Tim Snyder will lead 90 scholars in rethinking Ukrainian history
History professor Timothy Snyder will lead the “Ukrainian History Global Initiative” over the next three years in an effort to globalize Ukrainian history. The program was founded and is funded by a Ukrainian oligarch with close ties to former president Leonid Kuchma, who was implicated in the killing of journalist Georgy Gongadze.
Yale News
Over the next three years, five Yale historians will work on the efforts to rethink Ukrainian history in a global context in the “Ukrainian History Global Initiative” announced last week.
Professor of history Timothy Snyder announced the launch at a press dialog at the British Museum in London. The project will bring together 90 scholars to dive deeply into Ukrainian history. Snyder will chair the initiative’s academic advisory council, which also has four other Yale professors on it.
“The history of the 21st century looks different if you understand the reasons why Ukraine resisted the Russian invasion. So, this is not a project about the war. And it’s not a reaction to the war,” Snyder said. “Every time you look at some portion of European history … and you add Ukraine, it shifts … the whole modern history of colonialism and Empire.”
The planning for this initiative began three years ago, before the full-scale invasion of Ukraine in 2022. Snyder said that the Initiative plans to lay the foundation of “something that will endure after the war.”
The initiative was founded by Victor Pinchuk, a Ukrainian oligarch with close ties to former president Leonid Kuchma; Kuchma was implicated in the killing of journalist Georgy Gongadze.
Pincuk will also fund the program but, in conversation with the Guardian, insisted that the Initiative would be “absolutely independent” and that he had “zero influence” on it. Snyder told the News that he is confident that the project will indeed have no oversight from the funder.
“I’m not concerned in a negative way about this because the institutional and legal framework is very, very sound,” Snyder said. “This was his idea, and I’m going to give him credit for that. And then he has agreed to be in a position where he has no influence at all over what people actually do. That’s about as good as it gets in the real world.”
The goal of the initiative is to explore the history of the lands of modern Ukraine. Snyder hopes to bring the expertise of people who “don’t necessarily think of themselves as working on Ukraine” and “bring Westerners into Ukraine,” thus deepening the understanding of Ukrainian history from a global perspective.

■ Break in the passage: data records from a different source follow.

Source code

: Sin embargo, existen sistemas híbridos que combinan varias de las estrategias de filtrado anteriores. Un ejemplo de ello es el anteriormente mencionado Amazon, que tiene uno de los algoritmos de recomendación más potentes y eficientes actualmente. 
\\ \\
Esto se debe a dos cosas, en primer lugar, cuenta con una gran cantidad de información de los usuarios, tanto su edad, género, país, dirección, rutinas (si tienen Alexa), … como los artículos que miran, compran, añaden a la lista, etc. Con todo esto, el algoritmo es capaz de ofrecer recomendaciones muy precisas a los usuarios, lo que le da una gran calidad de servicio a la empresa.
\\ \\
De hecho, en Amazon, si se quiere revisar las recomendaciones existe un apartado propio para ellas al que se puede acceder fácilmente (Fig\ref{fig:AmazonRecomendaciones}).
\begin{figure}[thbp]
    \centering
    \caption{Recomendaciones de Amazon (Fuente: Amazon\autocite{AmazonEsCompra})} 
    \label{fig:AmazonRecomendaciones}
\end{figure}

The initiative will support the work of 90 scholars over three years. It will also sponsor three major academic conferences, various publications and archaeological excavations.
“Our project is different from other academic initiatives due to its vast intellectual ambition, aiming to explore the deep history of Ukrainian lands and peoples on a global scale,” Snyder said. “The way I designed this project was that Ukrainian history was going to be touching all kinds of other things, all kinds of other disciplines, all kinds of other histories.”
The final project will feature written products, with all content in Ukrainian translated into English and vice versa.
Snyder expressed hope that in addition to experienced scholars, Ukrainian students will also be involved as researchers.
“I joined the project out of admiration for my colleague Timothy Snyder and with the hope that I might be able to contribute historical perspective from my own area of expertise, the European Middle Ages,” professor of history Hussein Fancy, who serves on the project’s academic advisory council, wrote to the News.
The three other Yale professors on the council include three professors of history: Sunil Amrith, who studies transnational migration in Asia and environmental history, legal historian Rohit De and Marci Shore, historian of European intellectual history.
Yaroslav Hrytsak, a Ukrainian historian who serves as the council’s co-chair, told the News that he is excited to learn from the works scholars will produce during the Initiative. Following the end of the project, he hopes to rewrite his book “Overcoming the Past: The Global History of Ukraine” based on new insights from the initiative.
“I am afraid of a situation when Ukrainian scholars supply the [primary sources], and Western historians [analyze] them. This is what I call colonization,” Hrytsak said in Ukrainian.
However, since the voices of Ukrainian historians have been historically marginalized and discarded, Hrytsak believes that the “Ukrainian History Global Initiative” will improve the quality of discussion on Ukrainian history and its global role. 50 out of 90 researchers will be Ukrainians.
Timothy Snyder is the Richard C. Levin professor of history at the University.